Malas noticias llegaron ayer desde Estados Unidos con respecto a la expansión de los cultivos de coca en Colombia.
El director de la Oficina de Política Antidroga estadounidense, Jim Carroll, informó que los sembrados alcanzaron en 2017 las 209.000 hectáreas, lo que supone un aumento del 11% frente a las 188.000 contabilizadas el año anterior.
El alto funcionario valoró positivamente los esfuerzos que está realizando el Gobierno colombiano en materia de erradicación, pero lamentó que estos se vean sobrepasados con creces por la aparición de nuevos cultivos.

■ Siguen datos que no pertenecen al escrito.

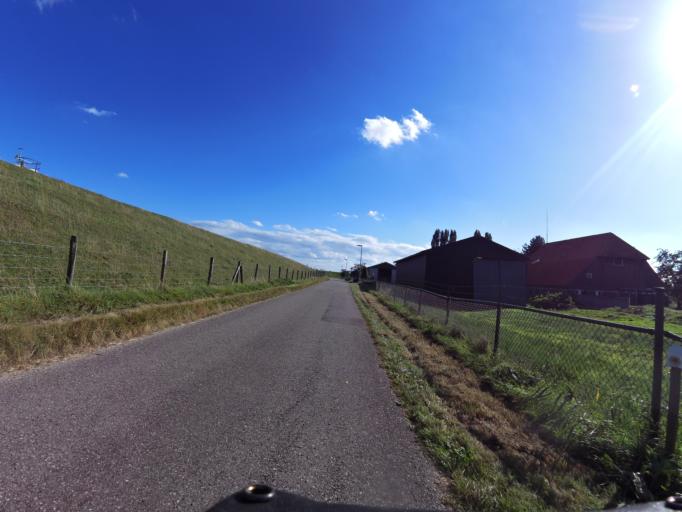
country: NL
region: South Holland
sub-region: Gemeente Zwijndrecht
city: Zwijndrecht
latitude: 51.7591
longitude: 4.6232
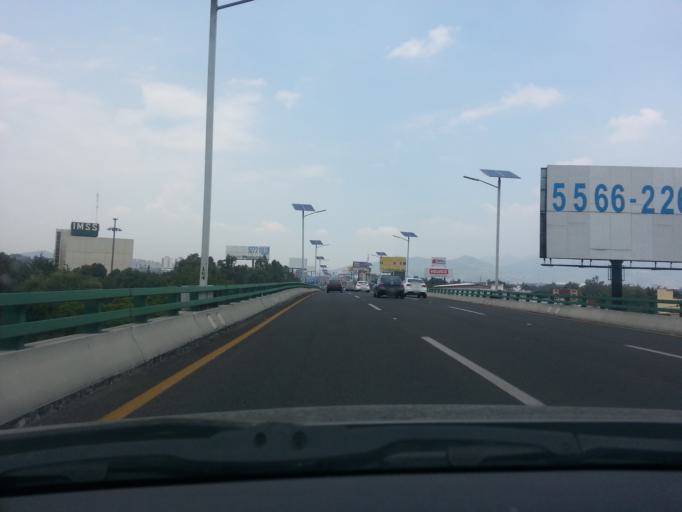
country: MX
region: Mexico
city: Vista Hermosa
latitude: 19.5288
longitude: -99.2229
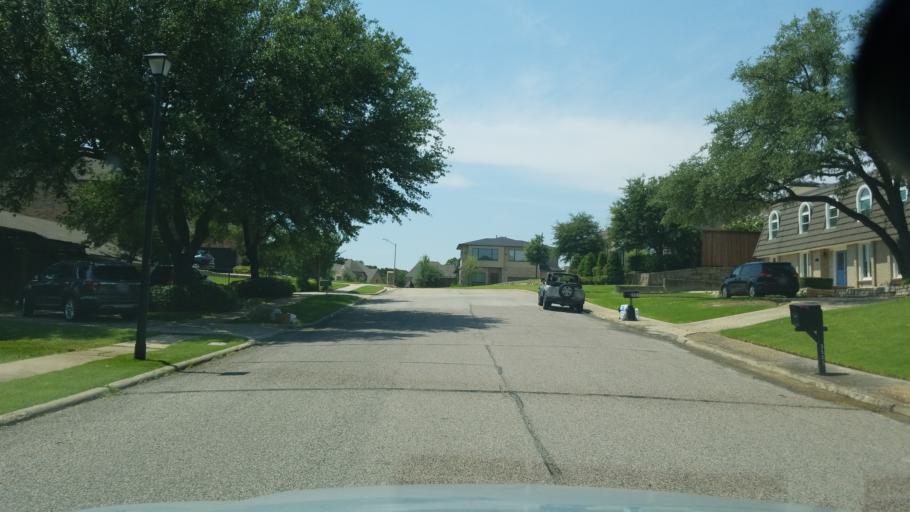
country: US
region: Texas
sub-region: Dallas County
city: Irving
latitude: 32.8500
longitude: -96.9424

Tiene razón Washington al calificar la situación de “inaceptable”. Lo es, en efecto. Pero no solo para EEUU, que defiende legítimamente sus intereses, sino también para Colombia, que ha padecido, como ningún otro país, la violencia en todas sus facetas derivada del narcotráfico.
Dijo Carroll que la expansión de los cultivos de coca en Colombia ha tenido como “consecuencia” que se haya disparado el consumo de cocaína en EEUU. Señaló que entre 2013 y 2016 se produjo un incremento del 81% en nuevos consumidores de droga y del 110% en muertes por sobredosis.
Sin entrar en el eterno debate de si el gran motor del negocio del tráfico de droga es la demanda o la oferta, es comprensible la preocupación de las autoridades norteamericanas ante un fenómeno que golpea con extraordinaria dureza a su sociedad. Una preocupación que, si la situación se sigue agravando, podría traducirse en una descertificación de nuestro país, con las consecuencias indeseables que ello acarrearía en materia de ayudas económicas de Washington.
El presidente Santos ha argumentado en más de una ocasión que el aumento de los cultivos de coca es una consecuencia pasajera de la desmovilización de las Farc, y que ese problema se superará mediante los programas de erradicación y la promoción de cultivos alternativos.
El Gobierno, amparado por la Corte Constitucional, sigue reacio a reanudar la erradicación por aspersión. Y no hay en el mercado un producto químico para ese fin que no produzca los terribles efectos del ya conocido glifosato.
¿Será necesario imponer una erradicación manual forzosa, en vez de voluntaria? El Gobierno no se muestra partidario, por los posibles trastornos sociales que ello puede provocar en ciertas comunidades. El presidente electo, Iván Duque, en cambio, se ha mostrado proclive a esa opción.
Son decisiones que deben tomar los gobernantes, con base en análisis serios. Lo que es indiscutible es que algo hay que hacer con urgencia, ya sea dotar de eficacia las estrategias actuales o imprimirles un giro.